In fact, for all the self-referential touches this movie throws in—at one point, we get a short LEGO version of every Batman movie ever made—this Batman doesn’t even particularly resemble Batman, neither the traditional one nor the alpha bro of The LEGO Movie. He’s just a traditional, straight-out-of-Robert-McKee protagonist: He starts out somewhere, meets someone who changes him, learns a lesson, and ends up in a different place from where he started. The movie waves all sorts of jangly keys at you, but this is as basic and hoary a story as Batman has ever helmed. He had more quirks in the Joel Schumacher movies.

Which is to say: You can only meta pop-culture speed-riff for so long before you inevitably start making a normal movie like everybody else. The LEGO Movie had a deceptively sweet, almost profound metaphysical trick at its core: When we pan back and realize that the evil President Business is, in fact, a boring old dad played by Will Ferrell who has lost his sense of play and creativity, it turned the film into something larger than we thought it was, something almost nostalgic and hopeful. But there is no larger universe here, no boy playing with his toys. We’re just playing straight up with brands. (This is the sort of movie where Siri plays herself.)

Thus, a little bit of the original’s charm can’t help but fall away. The spinoff feels less like a deconstruction of our pop culture icons than a repackaging of them. Want a friendlier Batman than the lunatic murderbot of Zach Snyder’s awful films? Here you go. The movie functions not only as a cute exploration of the Batman story, but as a cleanup of a damaged corporate asset.

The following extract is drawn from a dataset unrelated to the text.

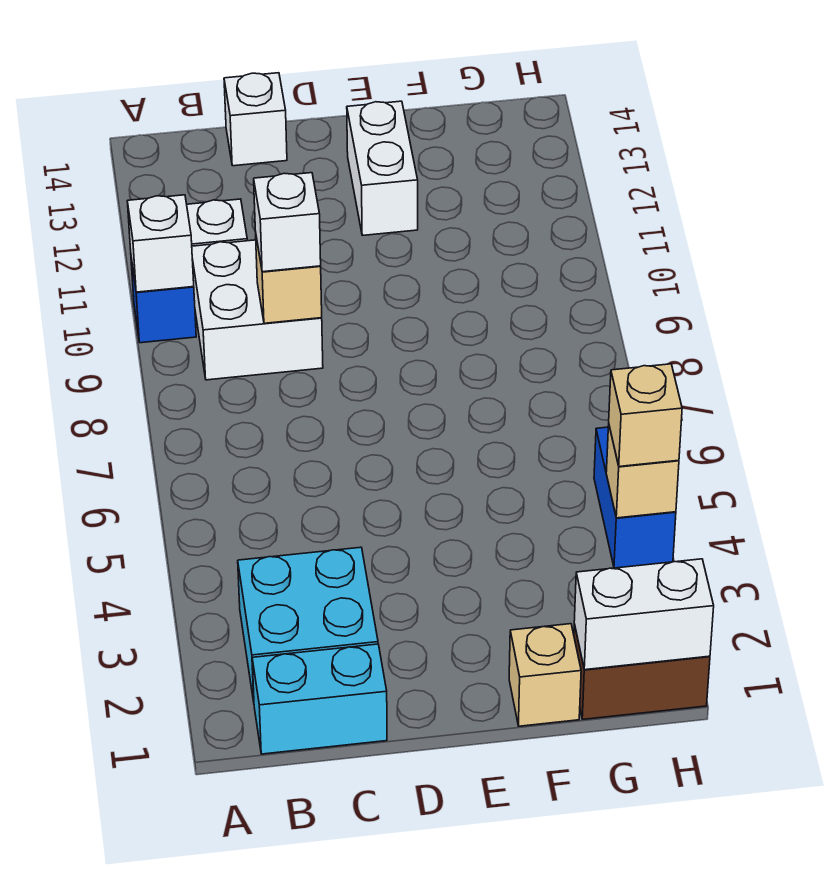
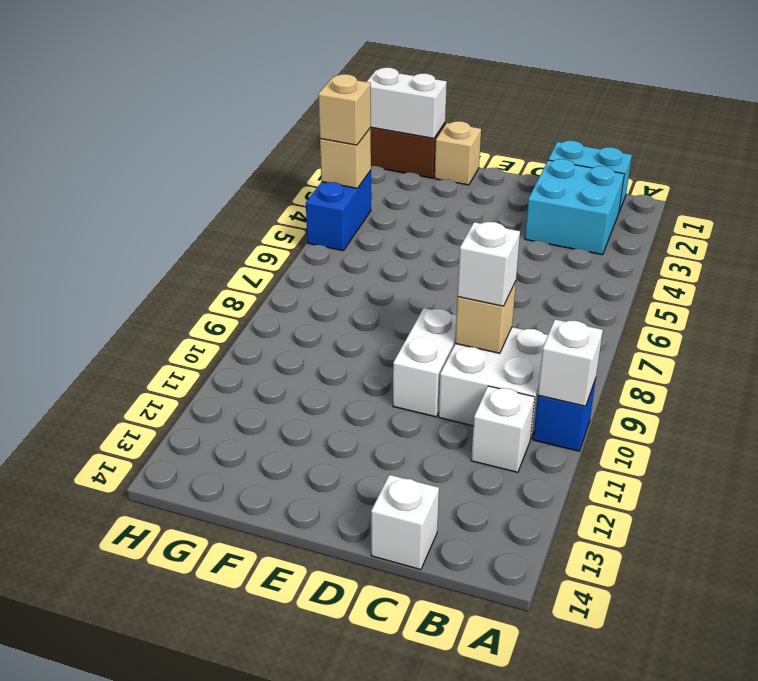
white brick E12:E13 level 1 -> white brick D9:D10 level 1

To be fair, it’s a valuable asset, and the movie certainly has its fair share of fun: This is without question the most lovable Robin has ever been. (It helps that the film essentially turns him into an anime character.) The movie still has plenty of life and vigor, even if it’s just left over from the previous film, and while the jokes run out of steam in the overly busy final half-hour, there are still some pretty great ones throughout. (I’m particularly fond of Frat Bro Superman, voiced by Channing Tatum. That’s a LEGO reinvention with some legs.) This isn’t a bad movie by any stretch, even if invention atrophyies into convention awfully quickly.

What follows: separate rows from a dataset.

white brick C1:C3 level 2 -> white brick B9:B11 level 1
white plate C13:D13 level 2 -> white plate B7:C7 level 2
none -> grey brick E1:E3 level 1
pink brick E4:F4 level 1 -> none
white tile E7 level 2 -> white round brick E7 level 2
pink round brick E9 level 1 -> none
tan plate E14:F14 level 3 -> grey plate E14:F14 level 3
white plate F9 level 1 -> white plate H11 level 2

The next LEGO movie is The LEGO Ninjago, with a straight LEGO Movie sequel and then a Cannonball Run homage after that, not to mention countless straight-to-video movies. These are cute. These are good-hearted. But they are going to keep providing diminishing returns. I might get off this ride sooner rather than later, before I forget just how astonishing the first film truly was. Everything’s a franchise eventually.